== Data shown ==
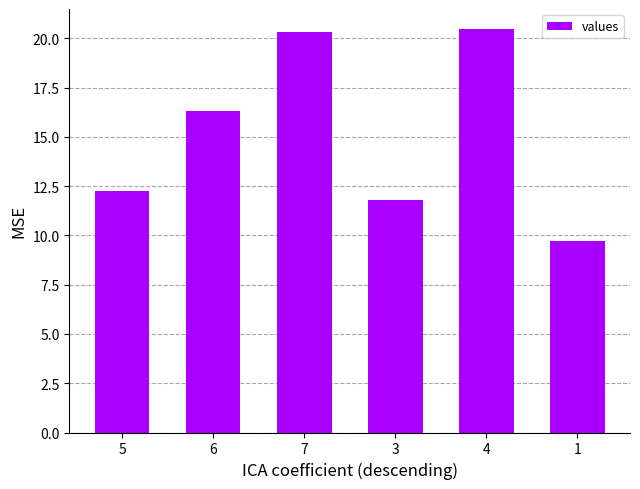

What position from the right is 5?

6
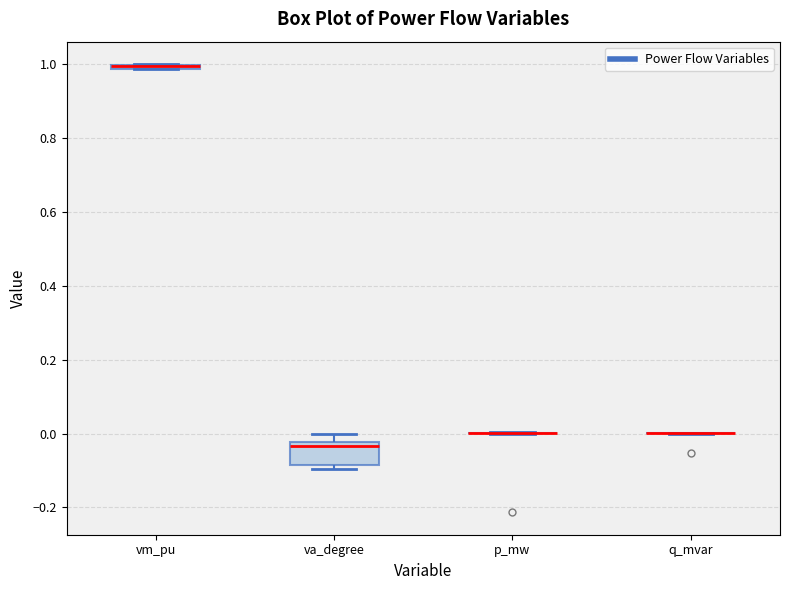

Which box is the tallest, from its lower edge to its upper edge?

va_degree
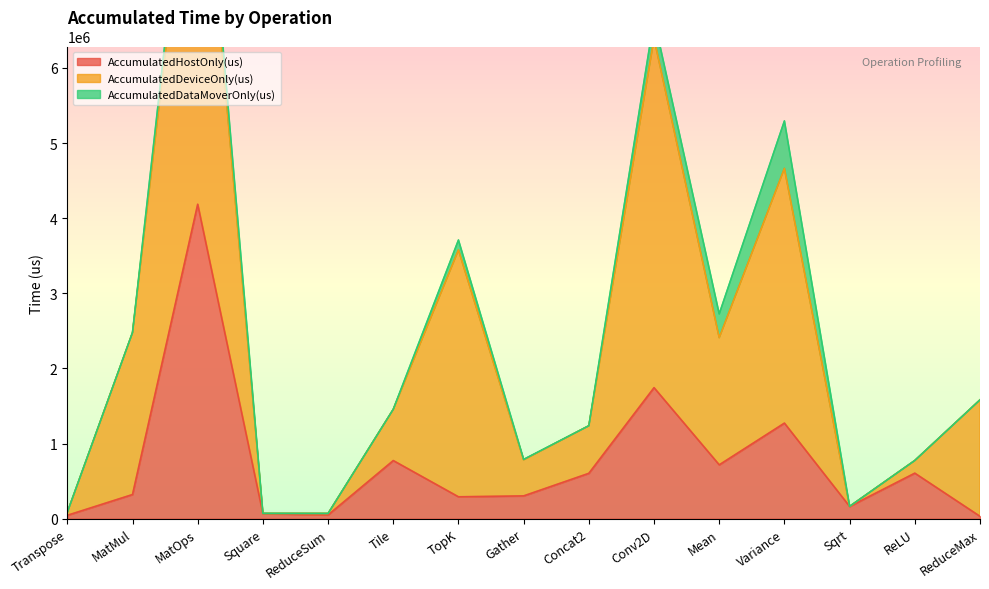

In AccumulatedDeviceOnly(us), how many points are higher than both neighbors (excluding endpoints)?

4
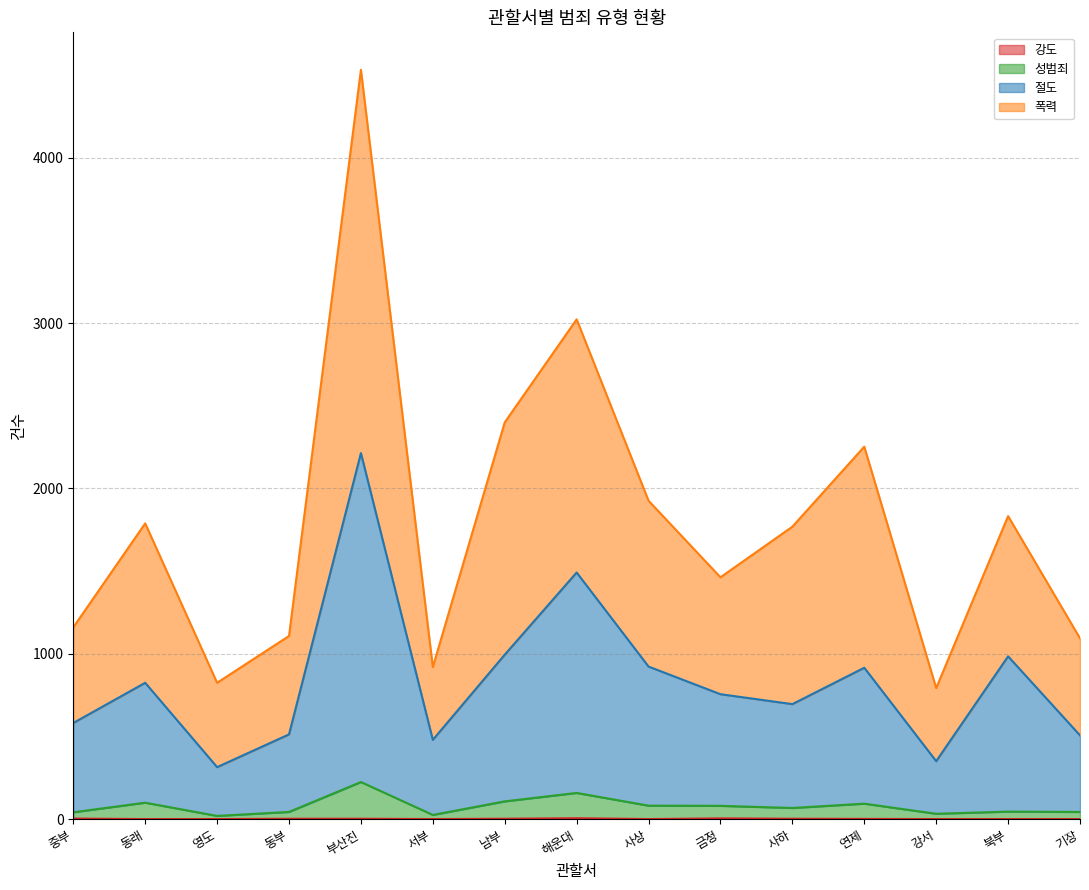

Which category has the highest value in the 성범죄 series?

부산진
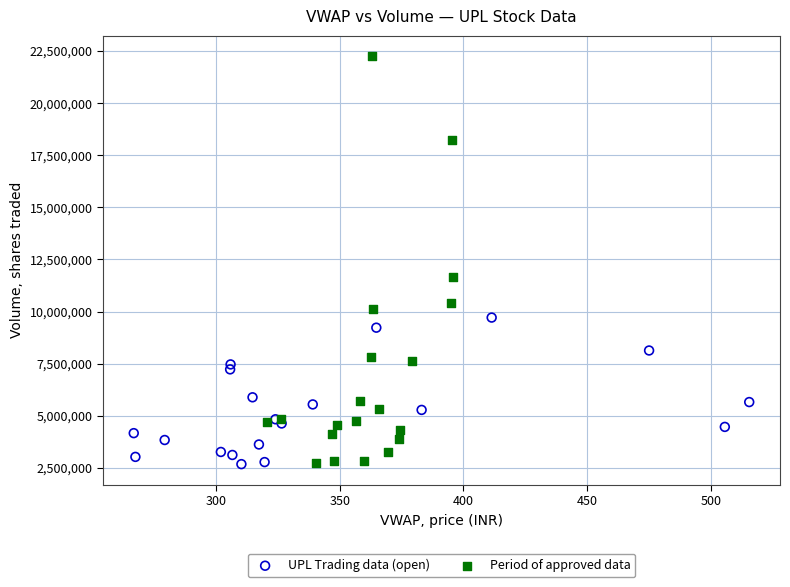

Which series reaches the maximum Y coordinate?

Period of approved data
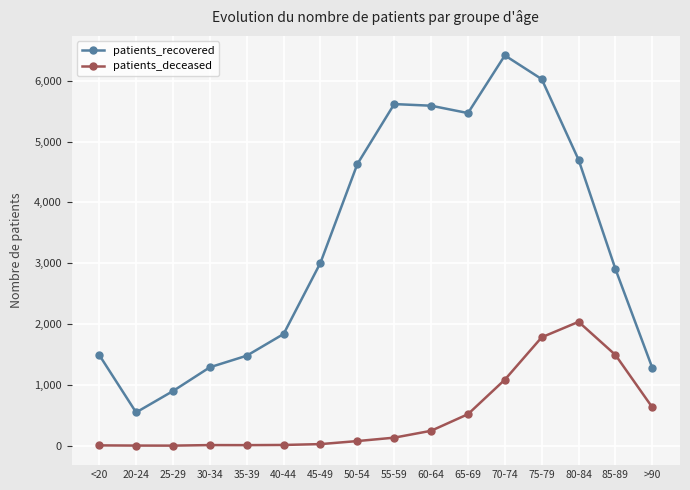

What position from the left is 80-84?

14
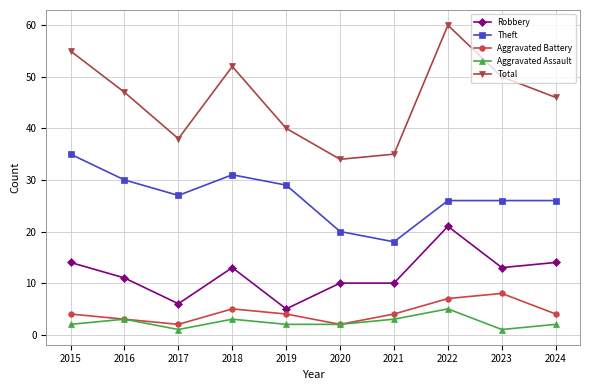

List the series in order of their peak value, highest first.

Total, Theft, Robbery, Aggravated Battery, Aggravated Assault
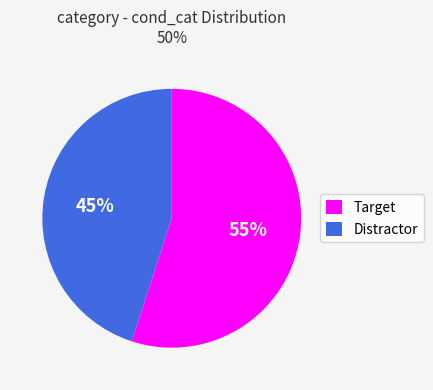

How many segments does this pie chart have?

2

== Job ==
Present the material as a numbered list, one line per item, with blank lines omitted and the pictures left out.

== Completed task ==
1. What position from the right is 5?
2. 6
3. Which box is the tallest, from its lower edge to its upper edge?
4. va_degree
5. In AccumulatedDeviceOnly(us), how many points are higher than both neighbors (excluding endpoints)?
6. 4
7. Which category has the highest value in the 성범죄 series?
8. 부산진
9. Which series reaches the maximum Y coordinate?
10. Period of approved data
11. What position from the left is 80-84?
12. 14
13. List the series in order of their peak value, highest first.
14. Total, Theft, Robbery, Aggravated Battery, Aggravated Assault
15. How many segments does this pie chart have?
16. 2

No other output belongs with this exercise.